* **Data under study**
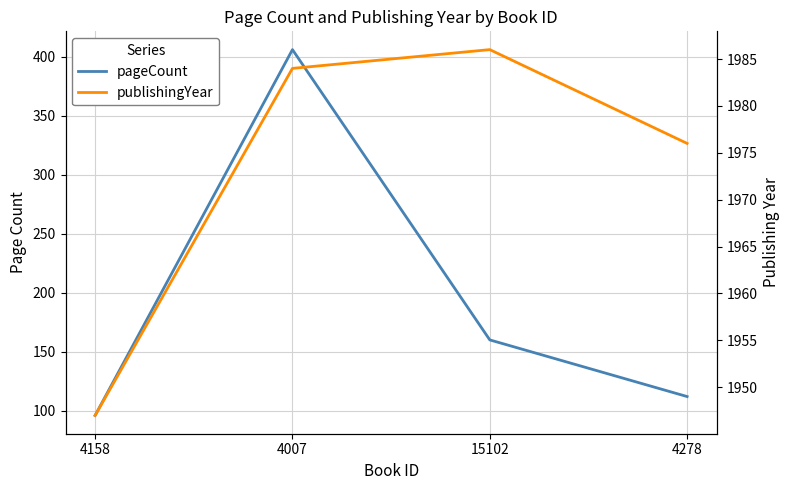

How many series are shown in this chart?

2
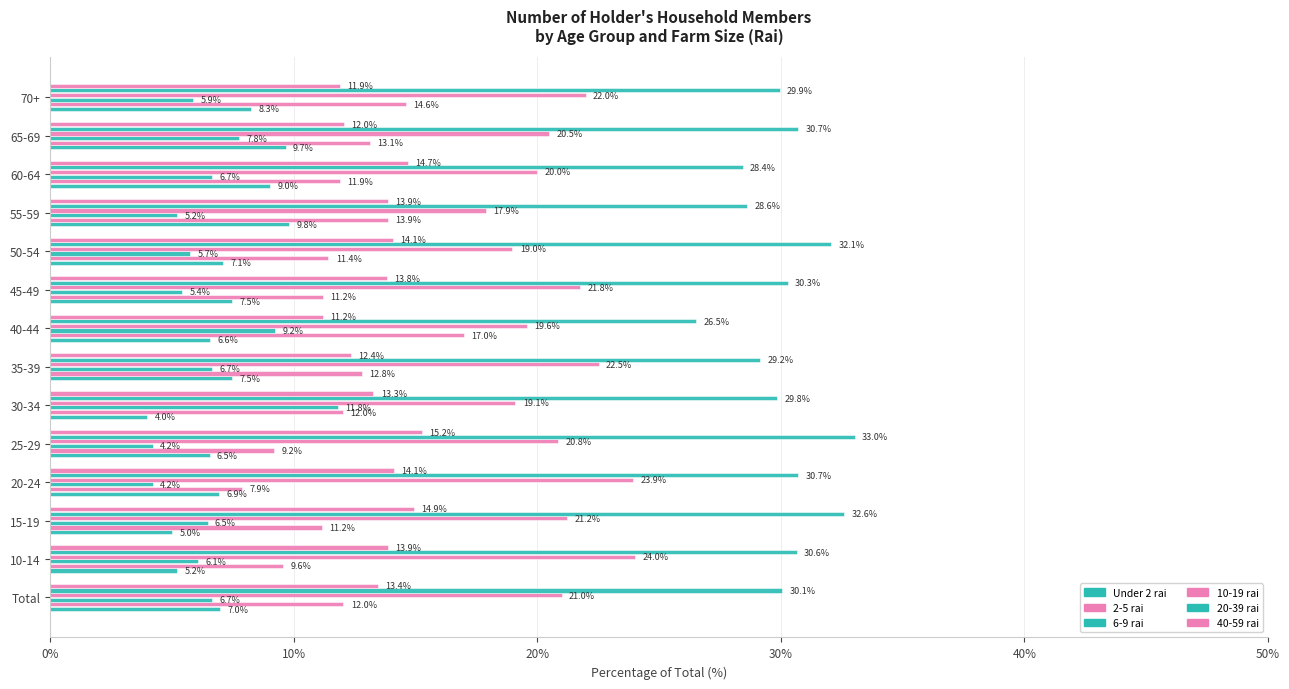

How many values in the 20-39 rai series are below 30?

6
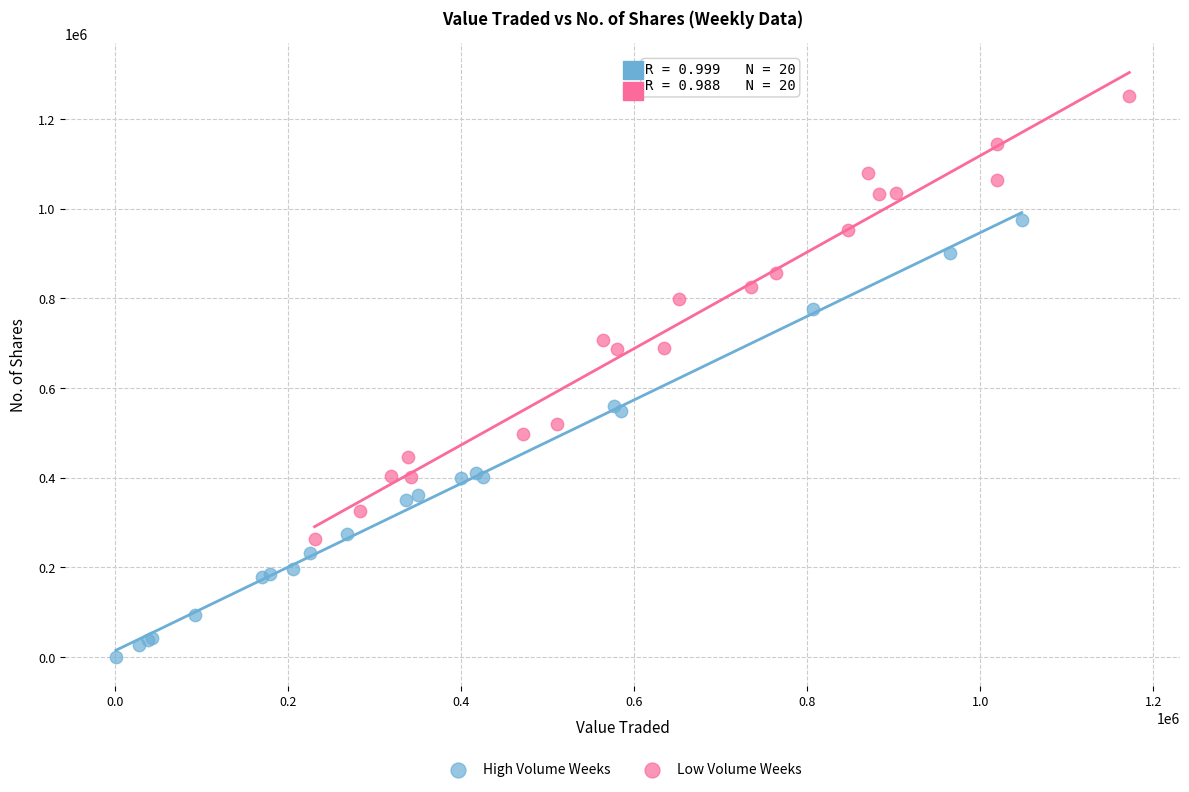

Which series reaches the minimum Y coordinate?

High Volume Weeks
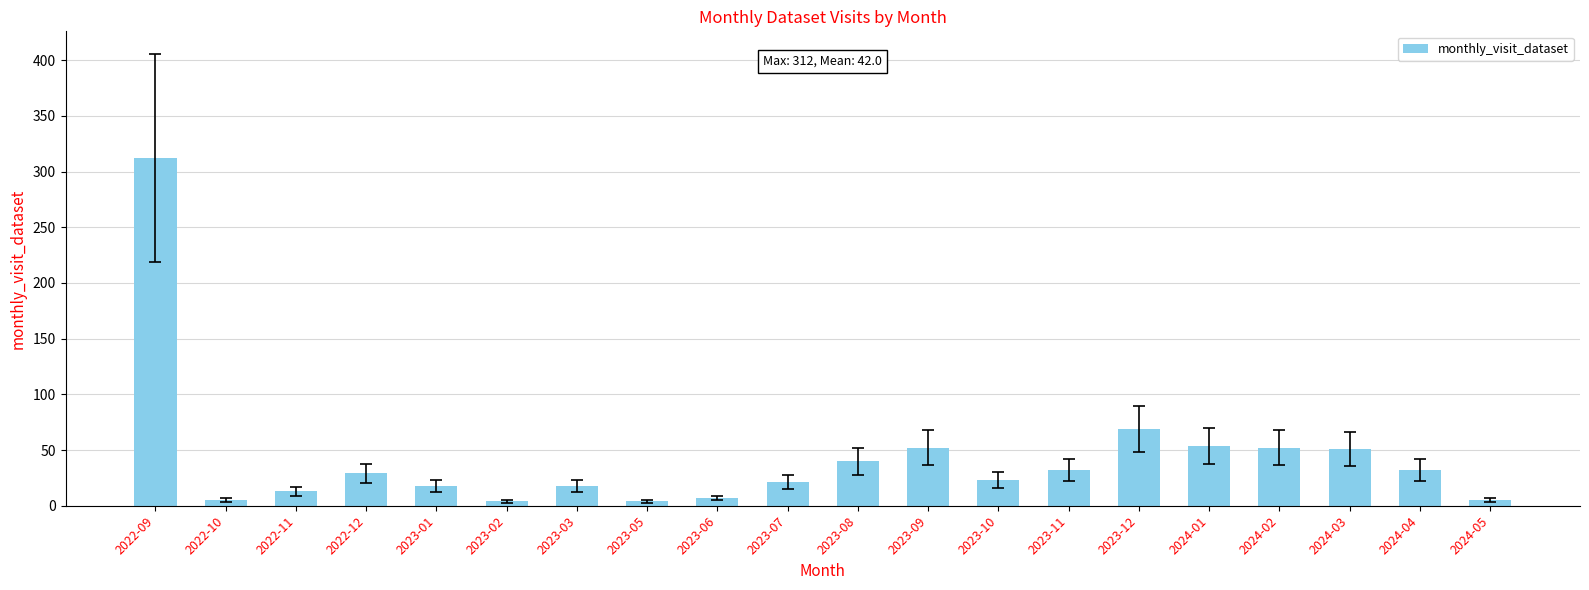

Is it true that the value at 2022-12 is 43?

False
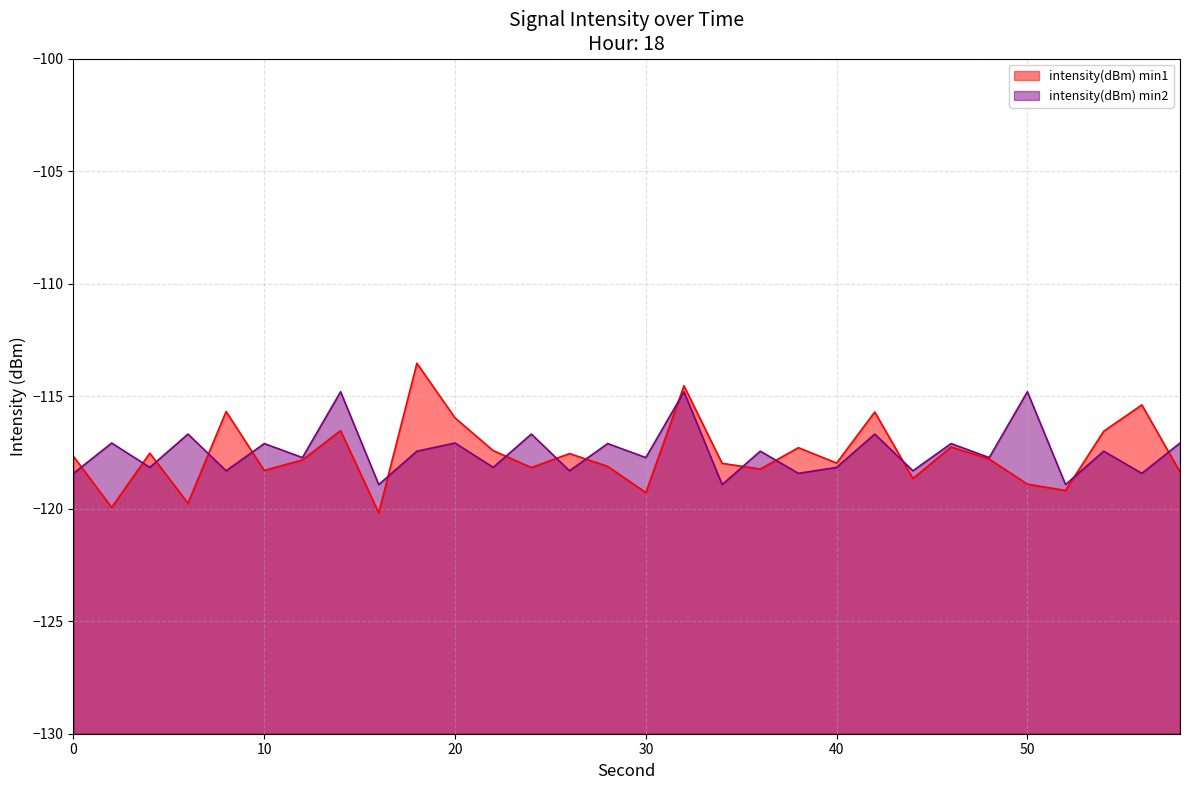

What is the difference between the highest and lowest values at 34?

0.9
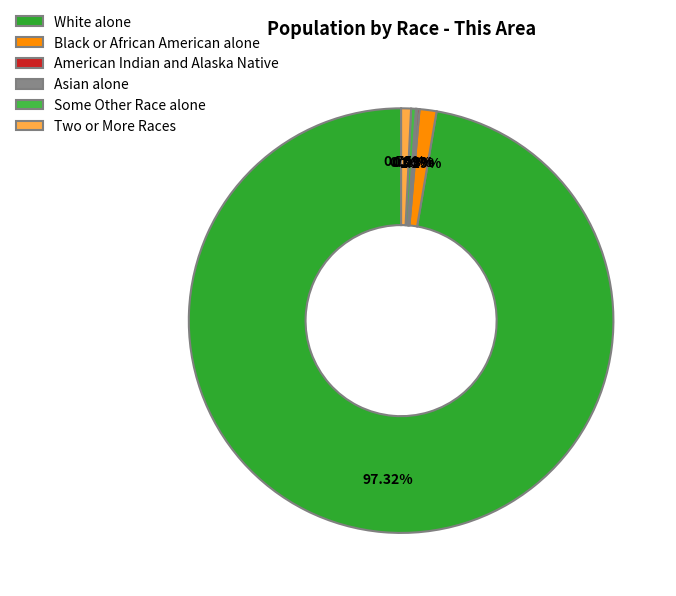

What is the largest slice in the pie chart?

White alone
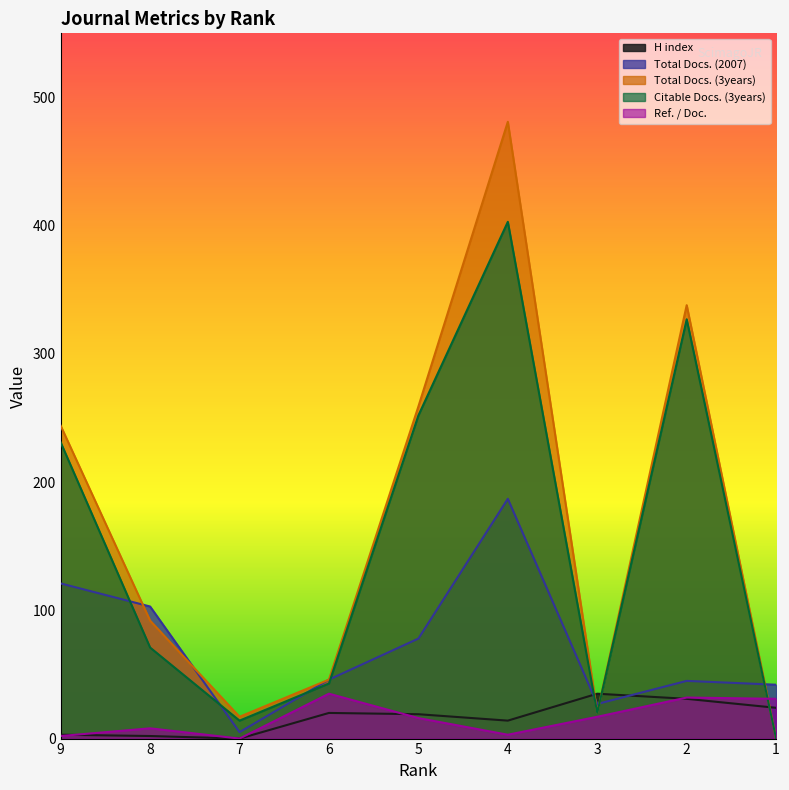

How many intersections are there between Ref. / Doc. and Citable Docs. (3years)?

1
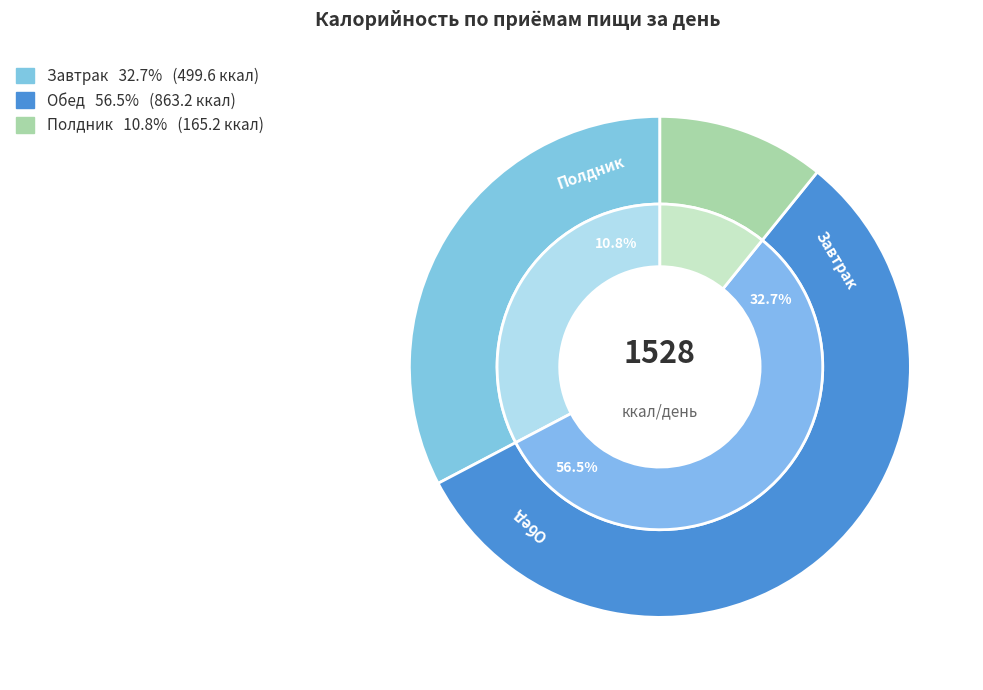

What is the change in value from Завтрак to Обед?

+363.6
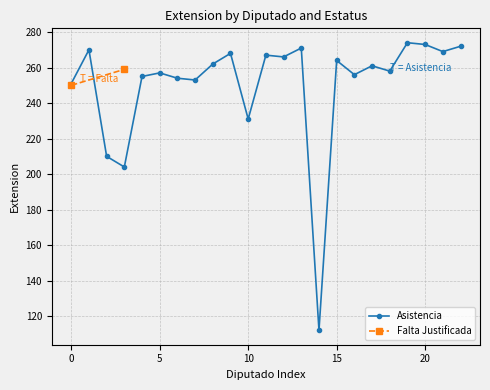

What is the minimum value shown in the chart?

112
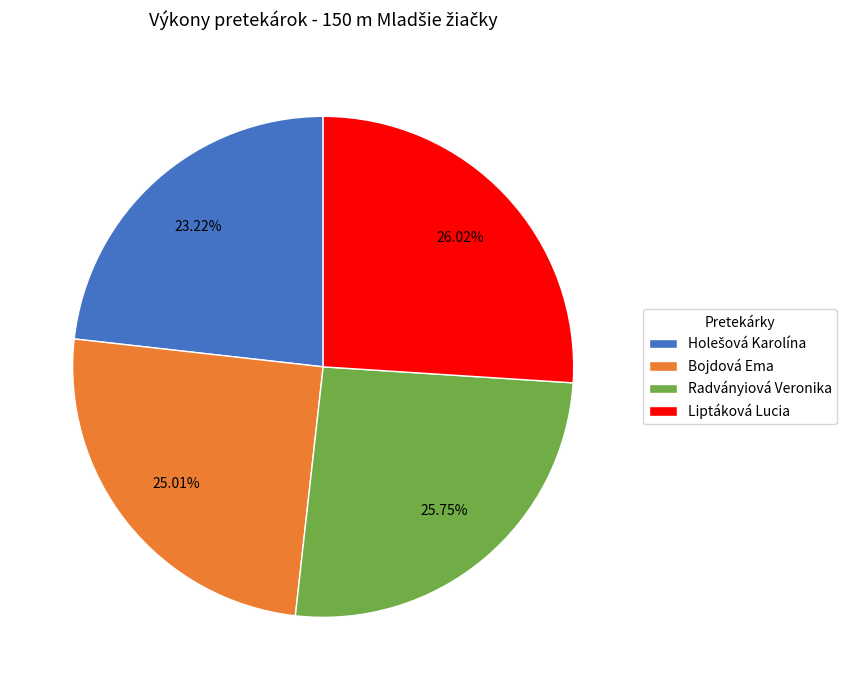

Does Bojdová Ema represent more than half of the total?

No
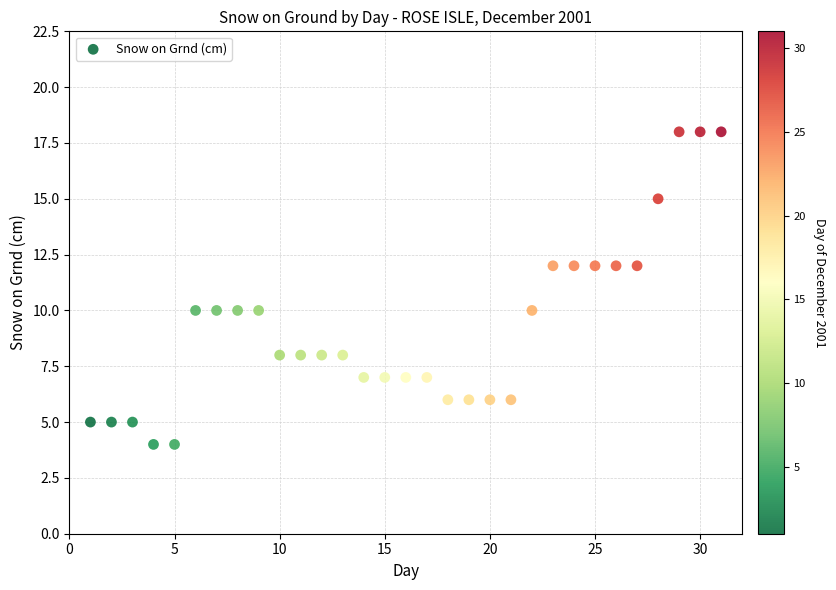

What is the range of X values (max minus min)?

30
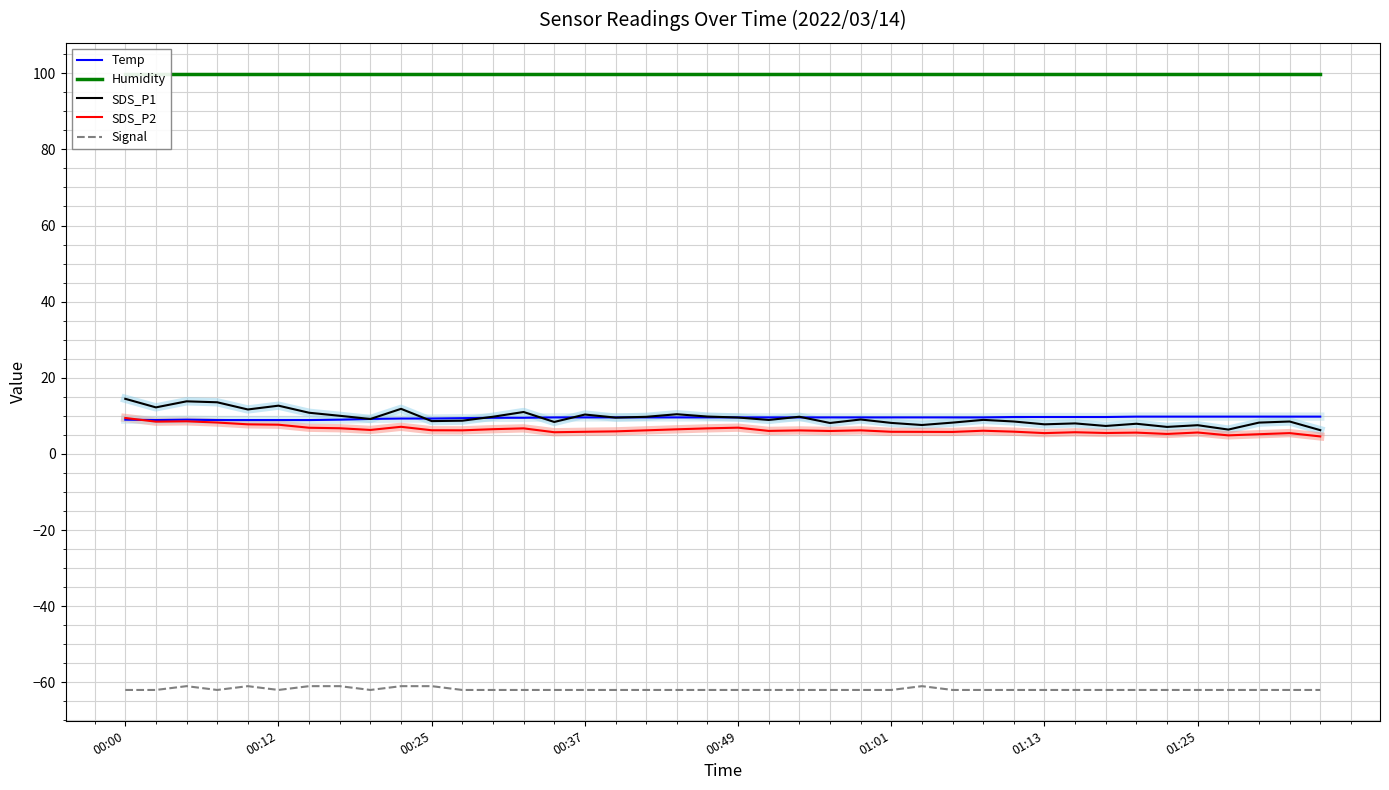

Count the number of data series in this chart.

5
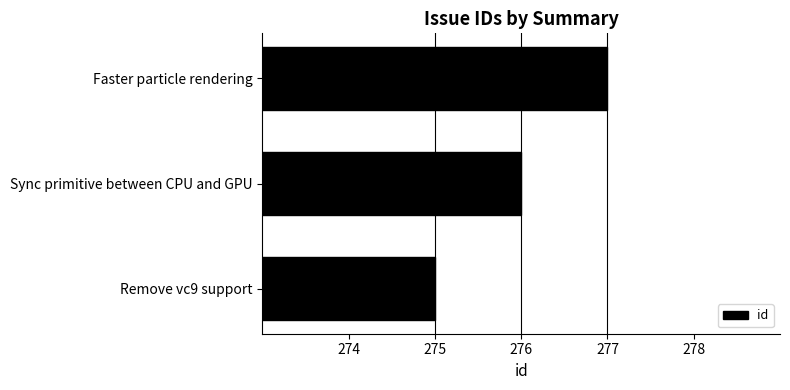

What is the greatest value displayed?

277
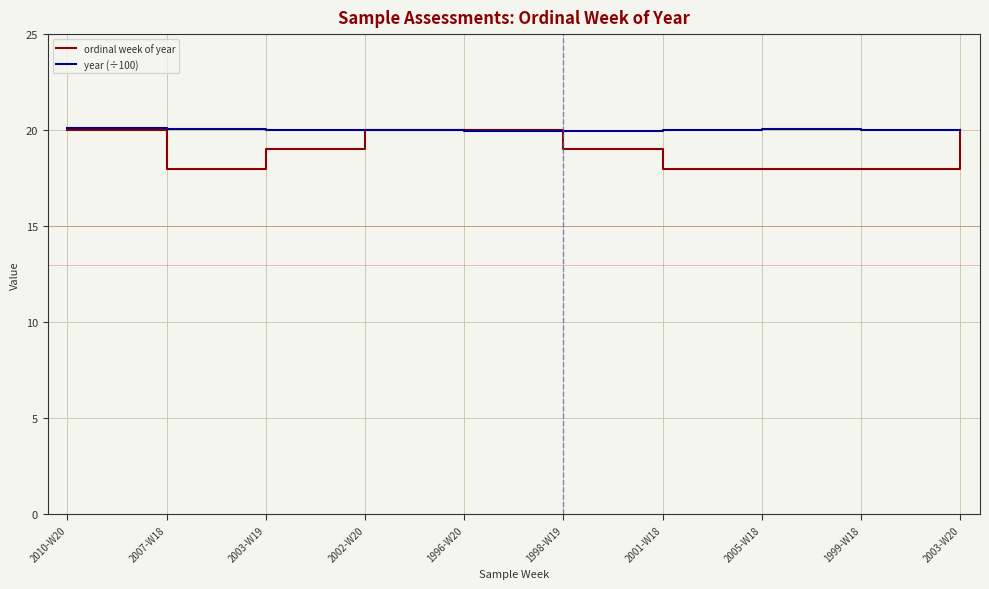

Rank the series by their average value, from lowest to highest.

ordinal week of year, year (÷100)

* **Activity**
Arrange the records above as a JSON list of strings, one string per line, with blank lines dropped. Leave the pictures out.

* **Answer for this exercise**
[
  "How many series are shown in this chart?",
  "2",
  "How many values in the 20-39 rai series are below 30?",
  "6",
  "Which series reaches the minimum Y coordinate?",
  "High Volume Weeks",
  "Is it true that the value at 2022-12 is 43?",
  "False",
  "What is the difference between the highest and lowest values at 34?",
  "0.9",
  "What is the largest slice in the pie chart?",
  "White alone",
  "How many intersections are there between Ref. / Doc. and Citable Docs. (3years)?",
  "1",
  "What is the change in value from Завтрак to Обед?",
  "+363.6",
  "What is the minimum value shown in the chart?",
  "112",
  "Does Bojdová Ema represent more than half of the total?",
  "No",
  "What is the range of X values (max minus min)?",
  "30",
  "Count the number of data series in this chart.",
  "5",
  "What is the greatest value displayed?",
  "277",
  "Rank the series by their average value, from lowest to highest.",
  "ordinal week of year, year (÷100)"
]